Limitations of the present study include its retrospective design and the relatively small sample size that greatly weakens the statistical power of survival analysis. Furthermore, it is known that the DNA repair process includes a complex set of different mechanisms, and thus several genetic polymorphisms in other DNA repair pathways could influence the clinical outcome of SCLC. Finally, our study population received platinum-based CT, as combination treatment with ICI had not yet been approved for patients with ED-SCLC at the time of the design of the study.
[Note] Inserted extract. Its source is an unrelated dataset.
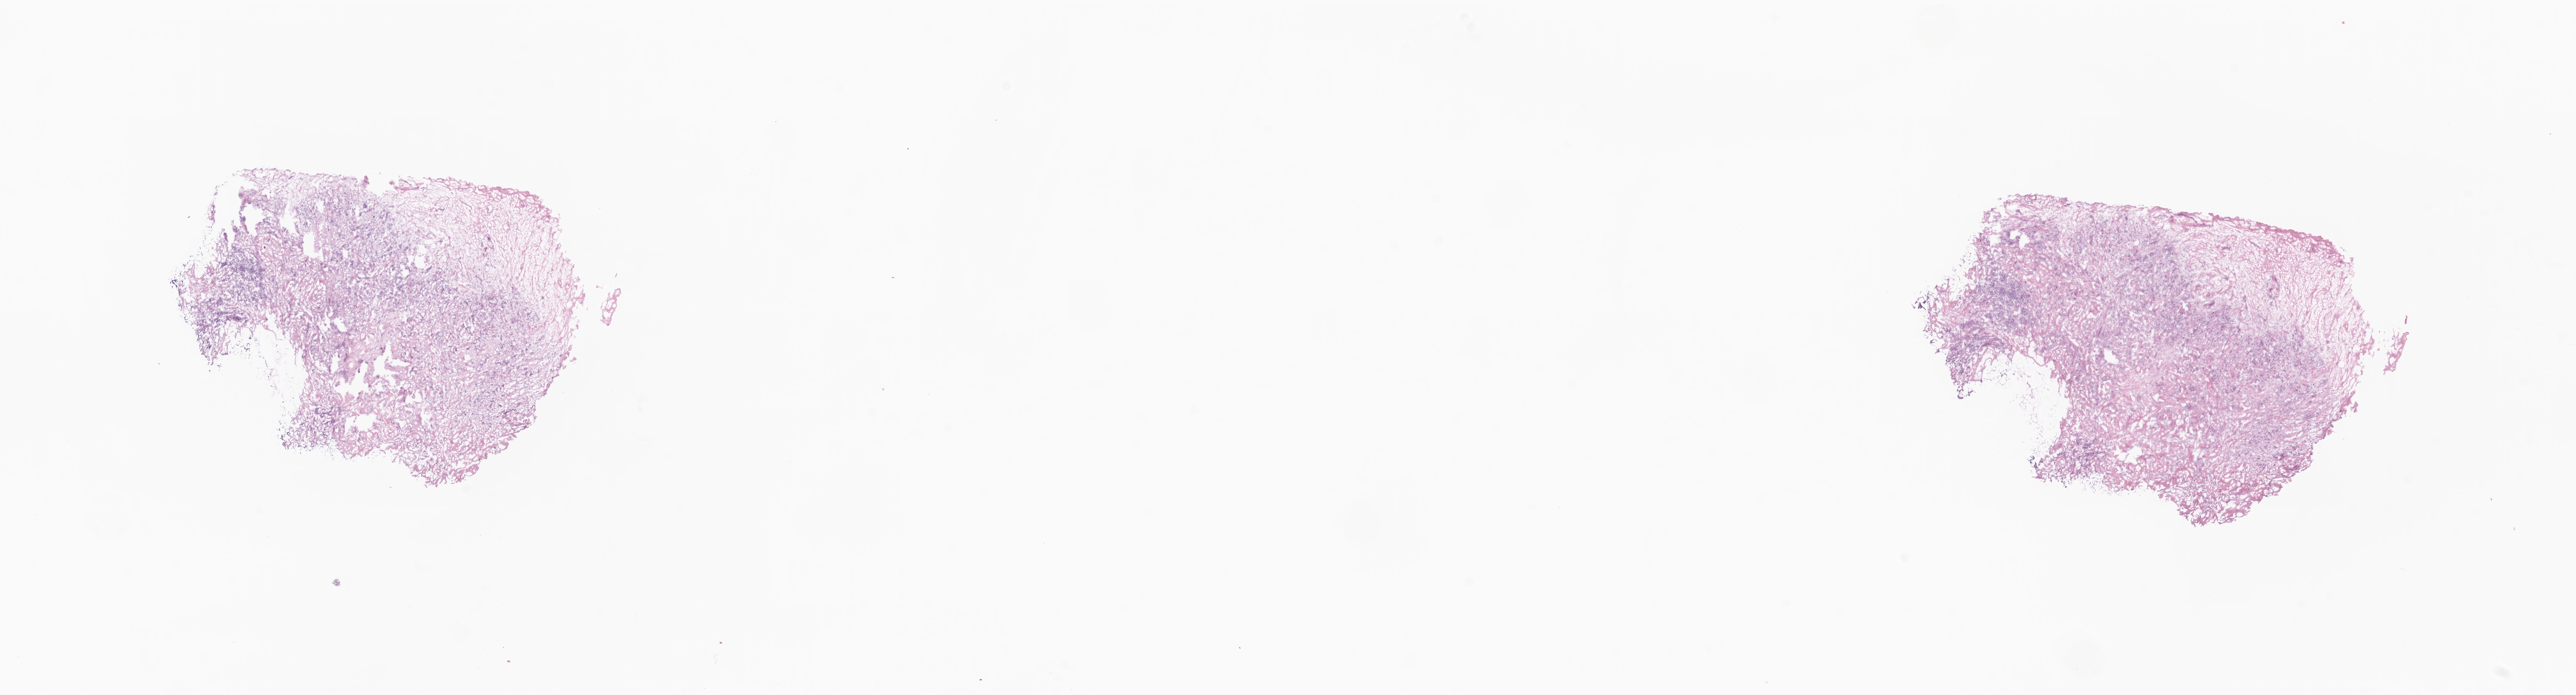
Whole-slide image, haematoxylin and eosin stain, a low-resolution overview of the entire scanned area, about 28.3 x 7.6 mm, frozen section (tissue freezing medium), primary tumor, anatomic site: breast. Female patient; age at initial diagnosis 81 years. Pathologist review of this section (percent, as recorded): tumor cells 75%, tumor nuclei 62%.
Diagnosis: Infiltrating duct carcinoma, NOS.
However, we consider that our research may help to identify a subgroup of patients who achieve substantial benefit from standard CT and with better prognosis. Therefore, future large sample and prospective studies are warranted to validate the role of expression and polymorphisms in NER pathway genes on the prognosis of SCLC patients.
Finally, in the new era of chemo-immunotherapy and in a future therapeutic landscape in which new targeted therapies may also play a role in the therapeutic strategy of SCLC, the role of platinum-based CT will probably still remain relevant in maximizing the therapeutic benefit for these patients. Thus, future prospective trials may further investigate NER pathway genes and their role as prognostic factors for SCLC in a new and integrated therapeutic scenario.